Publié le par Malivoyage

Tous les exercices précédents sont en monochrome, avec l'instrument de votre choix, mais quid de la couleur?

 

La perpective par la couleur naît du sens de l'observation : plus un objet est éloigné, plus il est flou, plus il est bleuté. Voyez la célèbre Joconde.

 

Quelques règles simples peuvent renforcer le réalisme de vos tableaux :

Plus l'objet est près, plus il est foncé, chaud et net, détaillé.

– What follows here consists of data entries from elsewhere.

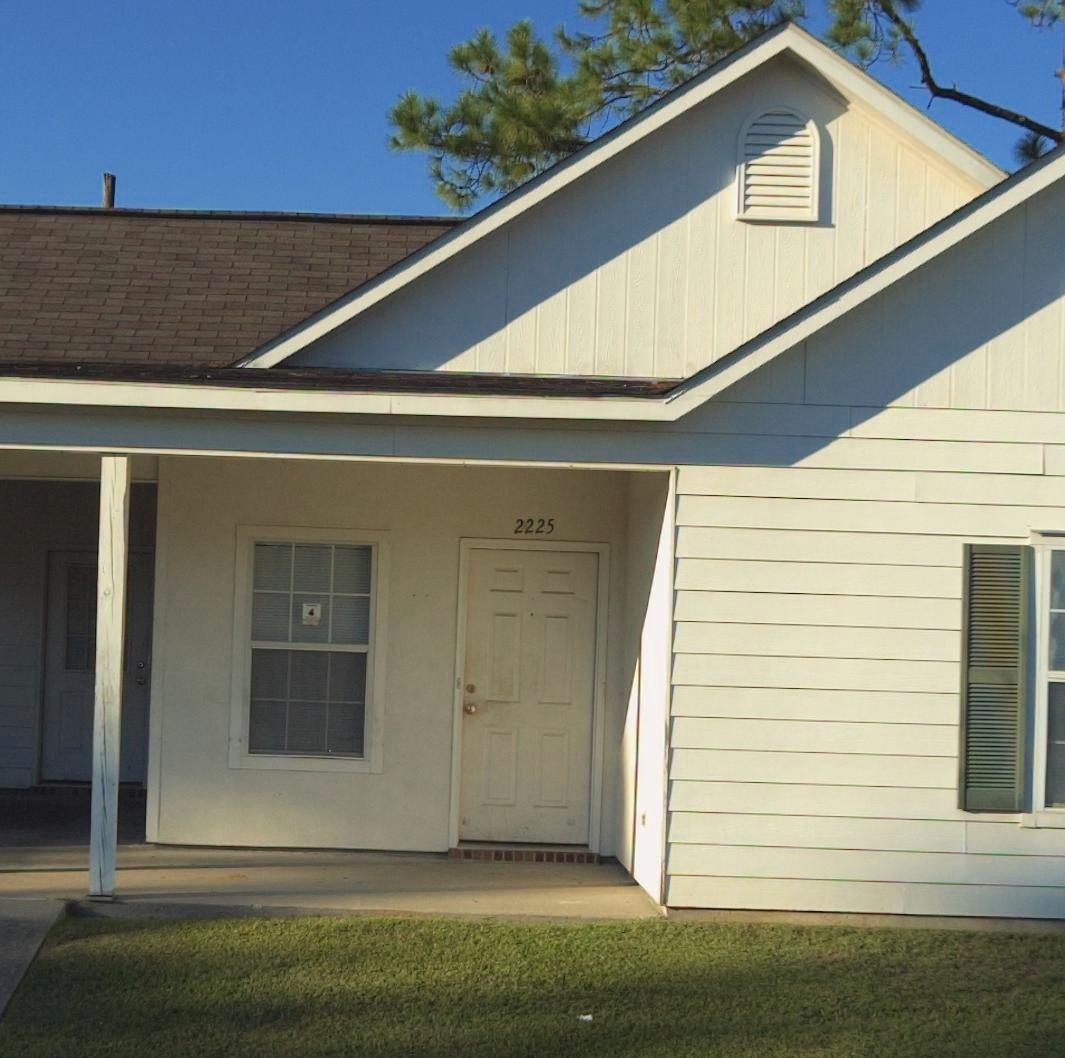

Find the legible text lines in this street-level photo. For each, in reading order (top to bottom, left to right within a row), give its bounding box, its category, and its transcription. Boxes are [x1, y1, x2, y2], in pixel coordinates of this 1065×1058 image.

[512, 516, 556, 536] StreetNumber: 2225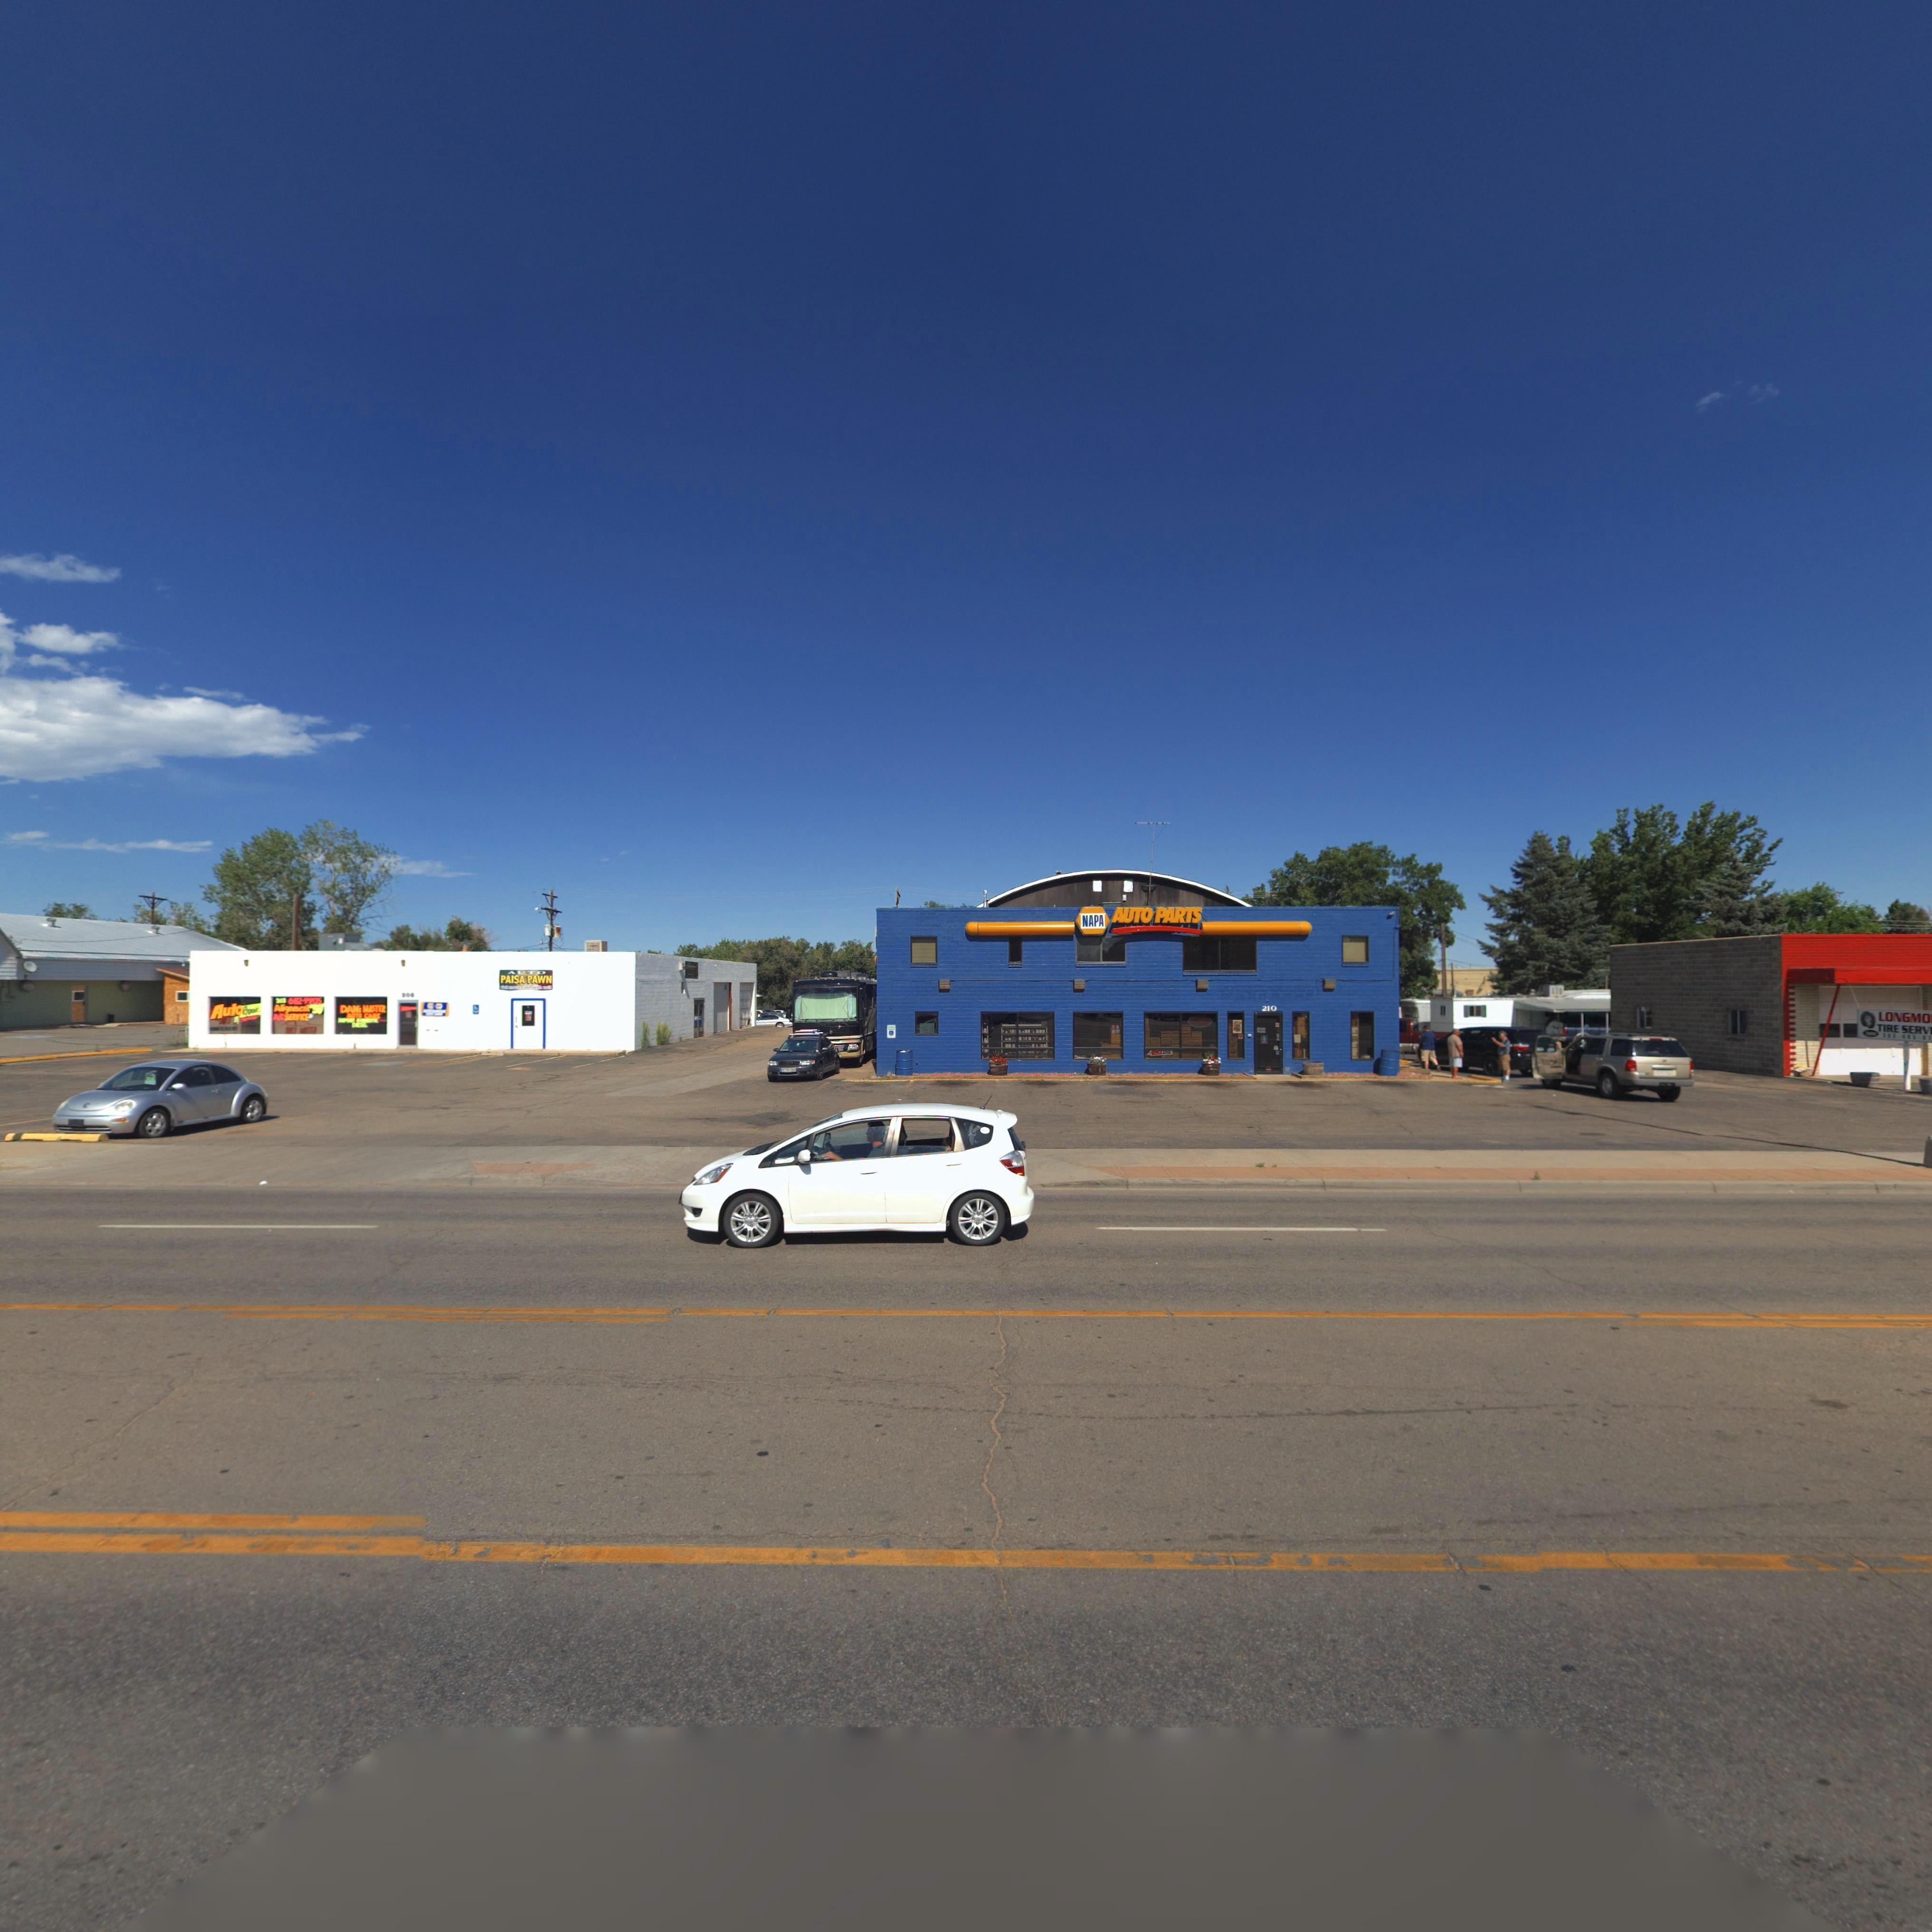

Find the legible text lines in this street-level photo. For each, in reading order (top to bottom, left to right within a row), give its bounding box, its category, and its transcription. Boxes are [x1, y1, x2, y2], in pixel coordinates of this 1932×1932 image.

[1109, 906, 1203, 924] BusinessName: AUTO PARTS
[1082, 914, 1104, 927] BusinessName: NAPA
[506, 970, 547, 975] BusinessName: AUTO
[499, 974, 552, 984] BusinessName: PAISA PAWN
[401, 992, 415, 998] StreetNumber: *0*
[338, 1004, 387, 1014] StreetNumber: DAN* MASTER
[1260, 1005, 1278, 1012] StreetNumber: 210
[345, 1012, 382, 1019] BusinessName: A*TO CAR*
[1878, 1011, 1931, 1024] BusinessName: LONGMO
[1876, 1024, 1931, 1035] BusinessName: TIRE SERV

Plus un objet est éloigné, plus il est froid, bleuté et flou (je me répète, non?)

 

Je n'ai pas donné d'exemple de dessin ; je trouve plus riche d'aller chercher dans les oeuvres des Anciens.

La persective, en Europe, naît au XVème siècle en Italie et s'affine tout au long de la Renaissance. Elle participe de la reconnaissance sociale de la peinture qui sort l'artisan de son statut pour faire émerger celui de l'artiste. Comme le Roman français au XIXème siècle qui revendique le réalisme pour acquérir ses lettres de noblesse, la qualité de représentation du monde a apporté cette notoriété à la peinture qui a pu ensuite s'en détacher avant-même l'arrivée de la photographie.

 

Evidemment les grands peintres ont employé ces règles à partir de la Renaissance, mais un certain nombre s'en est aussi affranchi.

De même, les peintures des égyptiens ne respectent aucune des règles de ces articles (à part, peut-être parfois la première) et elles n'en sont pas moins magnifiques. A vous de faire un choix, mais pour faire un choix, il faut maîtriser le sujet; ce ne doit pas être par défaut, sinon, ce n'est pas une liberté!